„Das hatte zum Schluss nichts mehr mit Fußball zu tun!“

Altona verpasst auf tragischste Art und Weise Regionalliga-Aufstieg

08. Juni 2016, 02:29 Uhr

Ein komplett leerer Blick bei AFC-Coach Berkan Algan (r.). Während seine Spieler fassungslos auf dem Rasen liegen. Foto: KBS-Picture.de

Blutleere Gesichter, Fassungslosigkeit und Tränen der Enttäuschung: Altona 93 ist auf bitterböse Art und Weise aus allen Regionalliga-Träumen gerissen worden! Zwei Elfmeter in der Nachspielzeit – ein höchst umstrittener im Spiel des AFC beim niedersächsischen Vize-Meister 1. FC Germania Egestorf-Langreder zugunsten der Hausherren – sorgten nicht nur für blankes Entsetzen, sondern auch für Wut und Ärger beim Algan-Ensemble. „Wenn zwei entscheidende Situationen nicht nur dieses Spiel entscheiden, dann müssen nicht nur wir uns über die Art der Gegentore Gedanken machen, sondern auch gewisse andere Leute, die auf dem Platz standen, und sich fragen sollten, ob sie nicht eventuell etwas falsch gemacht haben“, wusste sich AFC-Routinier Jakob Sachs noch relativ human auszudrücken.
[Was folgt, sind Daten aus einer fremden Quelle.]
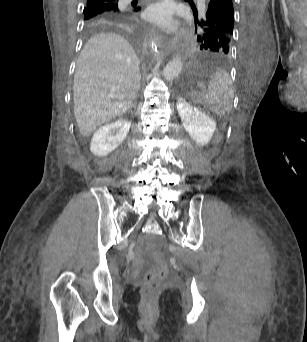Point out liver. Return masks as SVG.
<instances>
[{"label": "liver", "instance_id": "1", "mask_svg": "<svg viewBox=\"0 0 307 342\" xmlns=\"http://www.w3.org/2000/svg\"><path fill=\"white\" fill-rule=\"evenodd\" d=\"M139 64L118 34H96L85 44L73 86L75 120L84 138L131 108L140 88Z\"/></svg>", "mask_w": 307, "mask_h": 342}]
</instances>
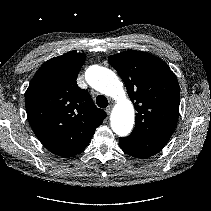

Kemo Kranich versuchte alles, blieb aber glücklos. Foto: KBS-Picture.de

In Wirklichkeit stand aber auch dem regionalligaerprobten „Dauerrenner“ der Altonaer die Zornesröte ins Gesicht geschrieben. „So ist der Fußball! Schade nur, dass es zum Schluss leider nichts mehr mit Fußball zu tun hatte!“ Die erste Situation, die für Kopfschütteln beim Hamburger Vertreter sorgte, ereignete sich in Minute 27: An der eigenen linken Eckfahne stellte Laurel Aug seinen Gegenspieler, der urplötzlich zu Boden sank und einen Freistoß herausholte, der mehr als nur zweifelhaft war. Es sollte leider nicht der letzte unrühmliche Auftritt von Schiedsrichter Tim Skorczyk – gehört zu allem Überfluss dem niedersächsischen Fußballverband an (!) und wird beim entscheidenden Spiel des niedersächsischen Vize-Meister als Unparteiischer angesetzt – bleiben! Aus AFC-Sicht muss in der Folge jedoch kritisch angemerkt werden, dass Keeper Joshua du Preez am folgenden Freistoß vorbei segelte und Christoph Beismann am zweiten Pfosten weitestgehend ungehindert einköpfen konnte. Zwar versuchte Ronny Buchholz noch zu retten, was nicht mehr zu retten war, aber der Ball hatte bei dessen Kopfballabwehr die Linie wohl schon überschritten.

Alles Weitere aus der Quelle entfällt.